The Ronald Reagan acknowledged within half an hour. She was coming—she broadcast her reply loud and clear to everyone in the sector. Captain Routan declared the freighter the sovereign property of Earth and ordered the Galileans to back off. None of them responded.
“You think they’ll back down?” Craig asked. “I mean, there’s four of them against one of us.”
DuLac shook her head. “The Galileans haven’t dared fight our battleships before, but I don’t like how this looks.”
With attitude thrusters and directional changes, Craig bought them almost three weeks. He had shunted fuel from most of the attitude thrusters
to the main tanks, enough for a two-second burn. Enough for one last change in velocity. He practically slept in his captain’s chair, listening to the Reagan’s periodic threatening broadcasts. One of his three minders stayed at his side constantly, keeping the Ronald Reagan updated with their coordinates.
Craig could see the Reagan now as a very bright dot beyond the converging Galileans—still a good ten days out. Too far. The timbre of her broadcasts had changed in the past week while the Galileans adjusted their trajectories to match Craig’s.

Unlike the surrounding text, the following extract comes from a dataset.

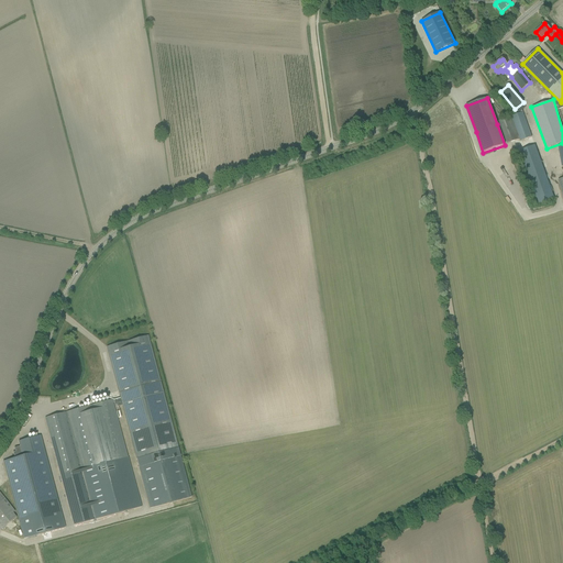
[(531,138),(522,112),(519,113),(498,121),(506,144),(519,140),(520,142),(531,138)]
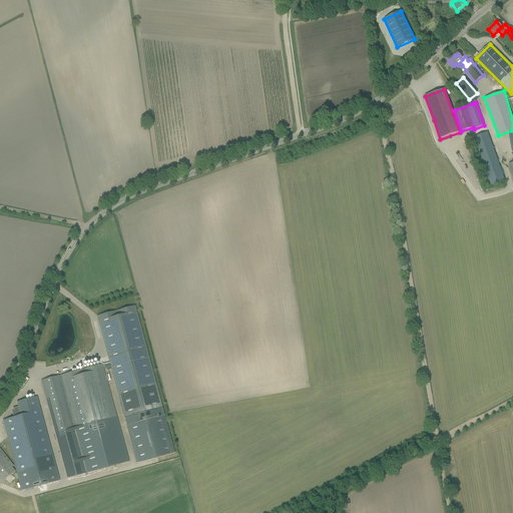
[(504,180),(487,133),(473,138),(490,185),(504,180)]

“You are in violation of the Treaty of Io,” the Reagan transmitted. “Any attempt to interfere with Freighter AG-776 will be construed as an act of war.”
Galileans maintained radio-silence. The ship approaching from two o’clock high was clearly a battleship, plumes of gas and flames pouring from her bow as she slowed herself. Both eleven o’clocks had the silhouettes of destroyers, though they were still too head-on to be certain. Those three ships together would be a match for the Reagan. The chasing Galilean battleship that had started it all was weeks behind and would only serve as a witness and maybe salvage.
“The near battleship will be on top of us in about thirty hours,” Craig said to Lt. Ryan in the copilot’s chair. “The destroyers are starting their turn. Probably going to give cover when the battleship grabs us.”
Ryan shook his head. “If they stop to grab us, they won’t be able to outrun the Reagan. They’ll have to fight.”
Craig tried to judge the mass of those ships and how quickly they could add momentum. “I guess they like their chances. Too bad Lt. DuLac’s going to blow us up. We’ll never know who won.” He felt exhausted and helpless.
“I haven’t scuttled us yet, Captain Tai,” DuLac called from the end of the corridor where she was just emerging from Hold B. “We’ll eject in vacuum suits. The rebreathers and extra tanks will give us almost forty-eight hours of air.”
“The Reagan’s farther away than that.”
“Pessimist.” She joined them at the front, staring out the window at the faint shapes of incoming ships.